Texte extrait
####

L.H. : Oui. Il y avait jusque-là assez peu de fiction dans le catalogue, mis à part les ouvrages de Jean-Luc Fonck. On avait dans l’idée au départ d’y ajouter une vraie collection de polars. Puis petit à petit, en discutant avec différentes personnes et notamment notre partenaire pour cette collection, la SNCB holding, on s’est plutôt orienté vers des « romans de gare » de qualité qui sont en réalité de très grandes nouvelles de 144 pages, vendues à un prix démocratique. Bien sûr, ces romans ne sont pas à lire exclusivement dans le train mais leur intrigue se base sur des lieux qui existent en Belgique de manière à ce que les lecteurs belges s’y retrouvent. Nous pensons en effet qu’il est assez agréable de passer, en lecture, devant la librairie ou le café d’une ville que l’on connait même si parfois leurs noms ont été quelque peu modifiés. C’est, par ailleurs, une collection qui se compose uniquement d’inédits écrits par des auteurs belges contemporains. Ceux-ci se montrent intéressés par notre concept et le léger cahier de charge à remplir. C’est très encourageant ! Comme vous le savez, les auteurs belges de romans qui se vendent bien sont souvent édités par des maisons d’édition françaises, l’idée de notre collection est de leur permettre un « one shot » dans une collection belge. C’est une collection à laquelle je tiens beaucoup et nous désirons lui laisser le temps de s’installer. Nous en annonçons pour cela quatre nouveaux titres en 2012.

S.H. : Vos ouvrages sont disponibles en librairie mais également en version numérique. Luc Pire était un éditeur confiant en cette voie… Partagez-vous cette foi dans le numérique ?

L.H. : Oui, les éditions Luc Pire croient au numérique : nous nous trouvons à la croisée des chemins et une réelle révolution se fait. En 2011, nous avons produit tous nos livres en version numérique à l’exception des beaux livres illustrés. Cependant, cela se vend très peu car nous n’avons pas de canal de diffusion. Pour le moment, nous passons par Amazon mais que représente-t-on sur Amazon avec nos vingt livres ? Il faudrait réaliser un important travail de communication mais nous sommes déjà tellement occupés par les livres papier : faut-il y consacrer beaucoup d’énergie tant que les ventes numériques restent anecdotiques ? La vraie question est là : comment étaler dans le temps les choix que nous posons ? Les gens n’achètent pas encore du livre numérique mais ceux qui possèdent des tablettes ont bien souvent des abonnements presses : peut-on imaginer que, de la même façon, cela va devenir une habitude d’acheter des ouvrages numérisés ? Personne n’a encore la réponse. Je pense donc en définitive qu’il faut intégrer le numérique et même plus que l’intégrer, c’est-à-dire en faire… pour être prêt.

####

Données extraites
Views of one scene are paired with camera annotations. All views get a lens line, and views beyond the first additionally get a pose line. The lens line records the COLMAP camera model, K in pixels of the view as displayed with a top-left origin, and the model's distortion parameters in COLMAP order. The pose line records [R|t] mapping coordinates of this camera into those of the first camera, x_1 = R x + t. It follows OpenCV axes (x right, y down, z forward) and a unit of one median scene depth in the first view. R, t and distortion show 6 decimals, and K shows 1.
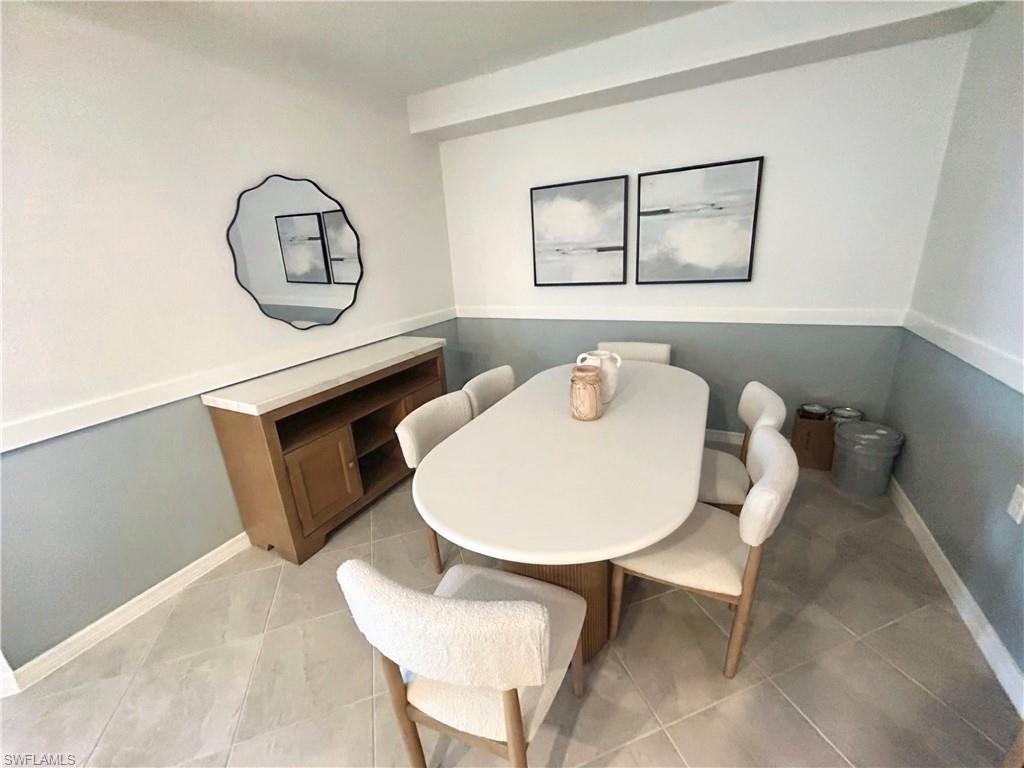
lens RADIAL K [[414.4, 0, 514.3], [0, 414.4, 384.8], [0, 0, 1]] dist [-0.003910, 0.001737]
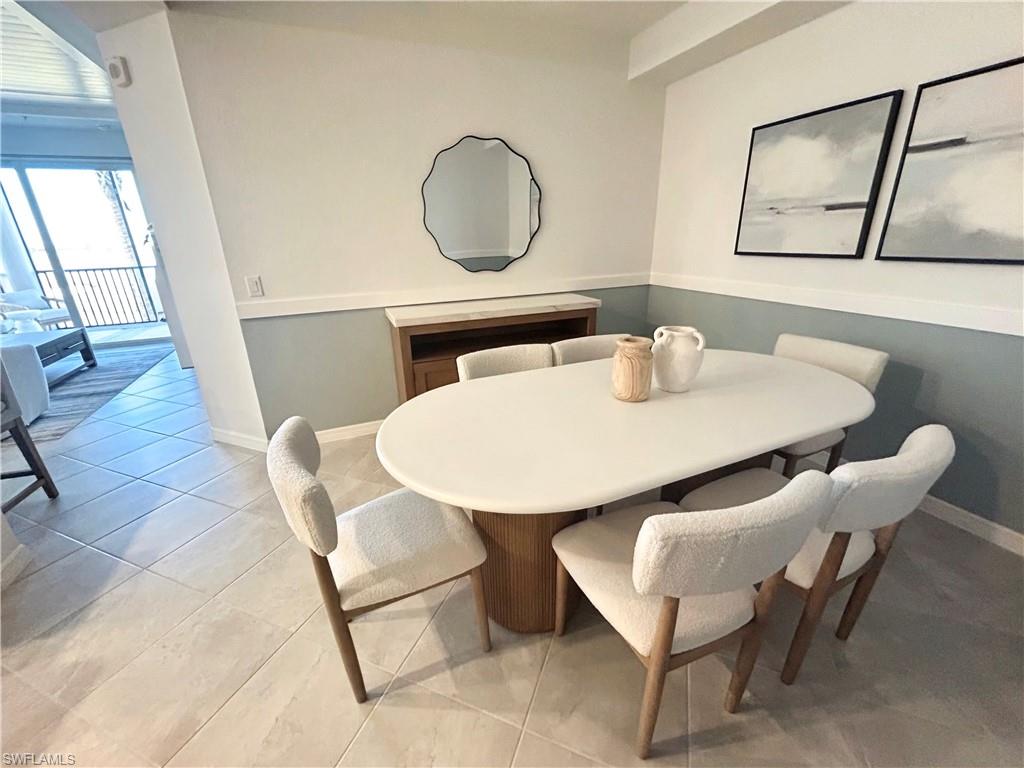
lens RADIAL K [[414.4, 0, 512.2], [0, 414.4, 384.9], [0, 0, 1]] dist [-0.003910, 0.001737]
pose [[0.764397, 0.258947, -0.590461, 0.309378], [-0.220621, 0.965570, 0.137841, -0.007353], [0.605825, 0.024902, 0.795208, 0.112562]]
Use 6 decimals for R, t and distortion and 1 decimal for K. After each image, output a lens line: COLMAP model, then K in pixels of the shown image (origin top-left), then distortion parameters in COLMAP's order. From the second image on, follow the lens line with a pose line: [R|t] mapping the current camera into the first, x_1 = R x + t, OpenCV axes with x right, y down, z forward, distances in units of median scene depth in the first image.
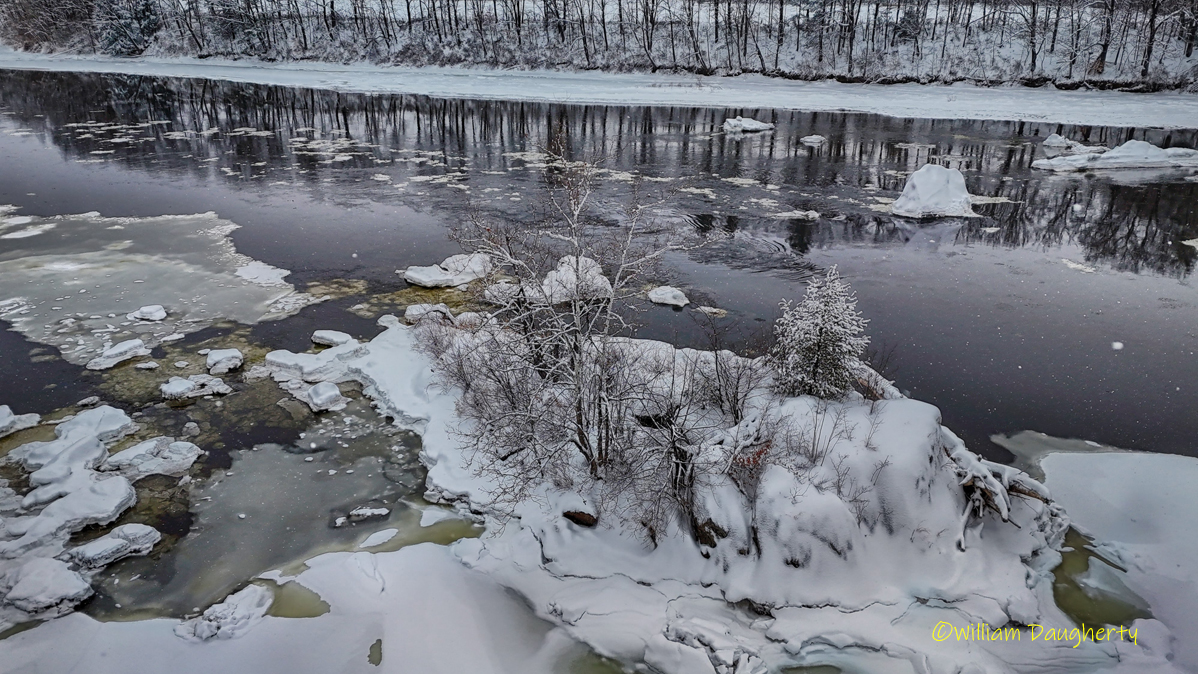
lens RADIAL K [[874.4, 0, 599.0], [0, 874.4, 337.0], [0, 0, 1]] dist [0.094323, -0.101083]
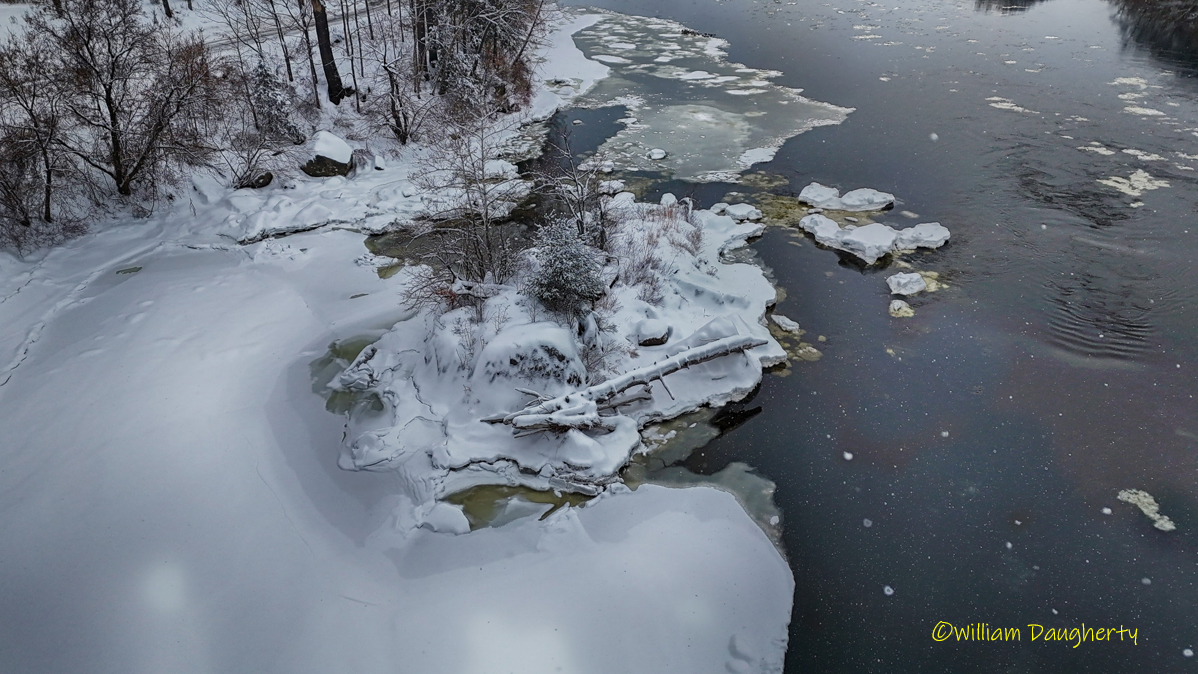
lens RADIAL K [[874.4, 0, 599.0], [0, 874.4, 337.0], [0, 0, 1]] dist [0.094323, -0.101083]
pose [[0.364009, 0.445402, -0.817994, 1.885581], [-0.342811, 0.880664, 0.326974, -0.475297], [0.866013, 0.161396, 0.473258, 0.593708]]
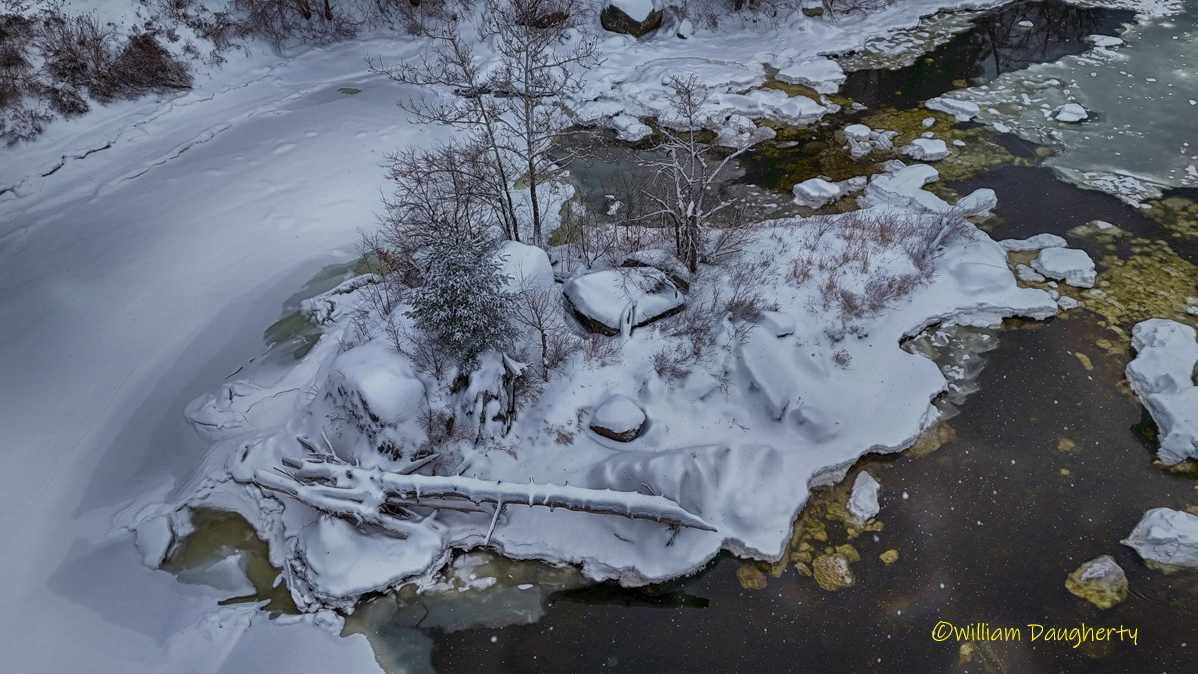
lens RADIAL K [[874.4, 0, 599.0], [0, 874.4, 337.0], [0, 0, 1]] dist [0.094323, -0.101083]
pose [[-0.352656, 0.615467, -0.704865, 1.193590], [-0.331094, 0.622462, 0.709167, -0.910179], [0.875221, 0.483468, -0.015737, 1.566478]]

####

Travail demandé
**A)** Reformulez sous forme de liste le paragraphe de l'entretien qui commence par « L.H. : Oui, les éditions Luc Pire croient au numérique », en conservant ses faits principaux.
**B)** Prolongez l'entretien consacré aux éditions Luc Pire à partir de sa dernière réplique.
Le listing est sans rapport avec l'entretien.

Résultats obtenus
**A)**
- Les éditions Luc Pire croient au numérique et estiment vivre une véritable révolution.
- En 2011, tous leurs livres ont été produits en version numérique, à l'exception des beaux livres illustrés.
- Ces versions se vendent très peu, faute de canal de diffusion. La maison passe pour l'instant par Amazon, où ses vingt livres pèsent peu.
- Un important travail de communication serait nécessaire. Or les livres papier occupent déjà beaucoup l'équipe, et les ventes numériques restent anecdotiques.
- La vraie question est de savoir comment étaler dans le temps les choix posés. Personne ne sait encore si l'achat d'ouvrages numérisés deviendra une habitude, comme les abonnements presse chez les possesseurs de tablettes.
- En définitive, il faut intégrer le numérique, et même aller au-delà, pour être prêt.

**B)**
S.H. : Avant votre rencontre avec Luc Pire, votre parcours s’est déjà fortement construit autour du livre. Vous avez notamment été coordinatrice de l’opération « Je lis dans ma commune ». Quel bilan tirez-vous de cette expérience ?

L.H. : Personnellement j’ai adoré ! Avec cette opération, nous touchions tout de même plus de 70 000 personnes et plus de 200 communes, c’est gigantesque ! Tous les évènements culturels autour du livre et de la lecture sont importants mais celui-là me semble l’être d’autant plus qu’il part d’une bonne volonté et d’un travail incroyable au niveau local ! C’est cette proximité et cet ancrage qui sont intéressants. Cet évènement voit naître de nombreux partenariats improbables auparavant : entre bibliothécaires mais aussi parfois avec des libraires, des centres culturels, des CPAS, les apprenants de la lecture, les écoles… Cette mise en place de projets communs avec des passerelles correspond à ce que demande aujourd’hui le nouveau décret, mais cela fait douze ans que l’opération favorise cela ! Je pense également qu’on manque un peu à l’heure actuelle de choses qui comme cette opération soient, dans le domaine de la lecture, positives et avant tout festives. Sa gestion a été très bien reprise et j’espère qu’elle va continuer encore bien longtemps !

S.H. : Cette expérience a-t-elle construit le regard que l’éditrice que vous êtes porte aujourd’hui sur les bibliothèques ? Comment percevez-vous ce maillon de la chaine du livre ?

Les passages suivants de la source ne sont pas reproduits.